Kovilur n'est pas physiquement coupé du monde. Ses habitants voyagent au dehors; des coopérants, des fonctionnaires, des colporteurs… s’y rendent en permanence. Des pèlerins y viennent de temps en temps faire une puja au temple. Des banquiers le visitent pour prêter aux quelques paysans qui peuvent promettre de rembourser. Cependant, les usuriers du village prêtent toujours à des taux très supérieurs à ceux des banques de la ville ; la plupart des enfants quittent toujours l'école au bout d’un an ou deux, en étant à peine capables d'écrire leur nom ; quant à ceux qui continuent leurs études, dans une école dont l’unique instituteur est souvent absent, ils ne peuvent généralement trouver d’autre emploi que celui de journalier agricole ; les plus petits, qui traînent devant les huttes, ont toujours le regard caractéristique des enfants sous-alimentés ; et les victimes de la polio vaquent toujours à leurs occupations en se déplaçant comme ils peuvent sur leurs jambes atrophiées.

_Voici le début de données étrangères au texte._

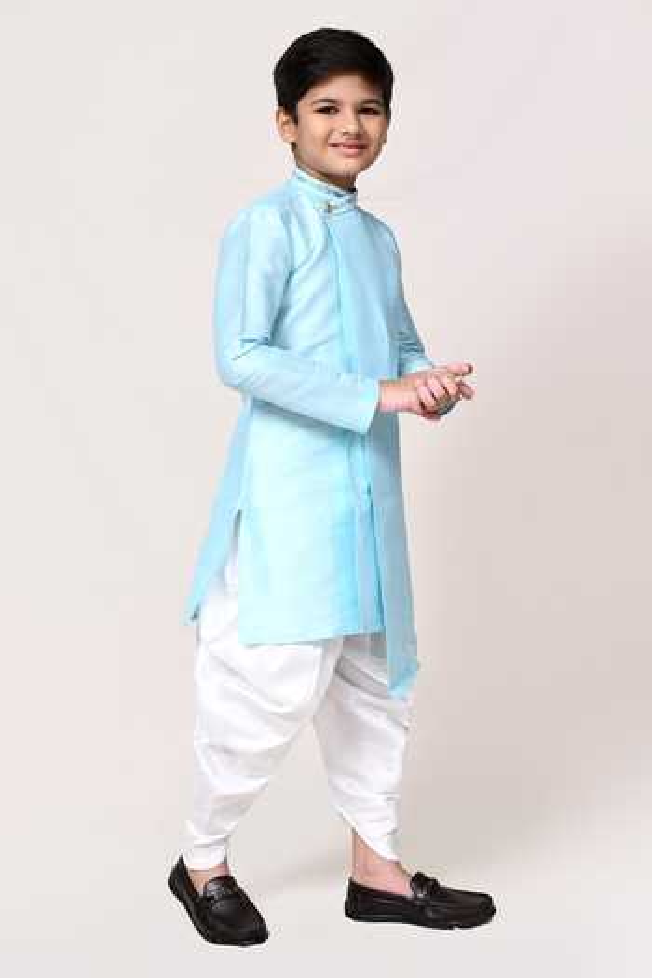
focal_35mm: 50
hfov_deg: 27.0
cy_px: 489
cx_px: 326
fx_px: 1358
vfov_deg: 39.6
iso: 500
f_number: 10
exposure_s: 1/160
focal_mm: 50
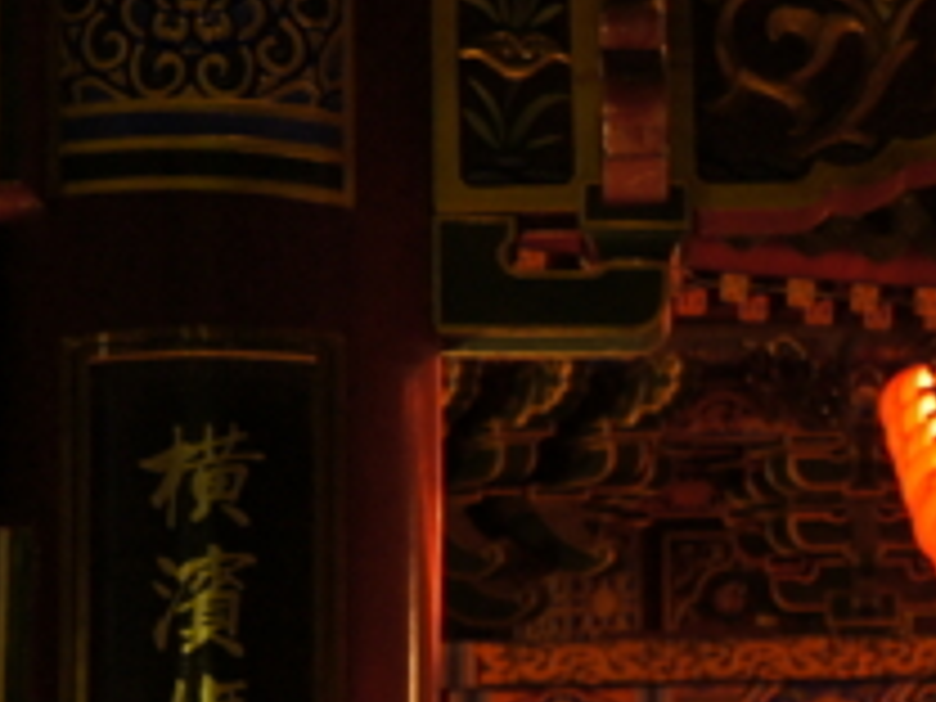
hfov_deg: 6.3
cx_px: 1246
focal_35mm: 312
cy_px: 326
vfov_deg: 4.8
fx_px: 8447
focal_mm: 75
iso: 1600
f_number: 5.6
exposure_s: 1/80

Ce village offre beaucoup de possibilités intéressantes, mais il n'est pas développé. Ceux qui pourraient l'aider à se développer ne peuvent faire suffisamment confiance à ses habitants, et ses derniers manquent de l'expérience et de la confiance en soi nécessaires pour se projeter comme des acteurs crédibles dans les rituels exigeants de la modernité. Au centre d'un monde de plus en plus interconnecté, Kovilur, comme des millions d’autres villages, demeure un monde à part.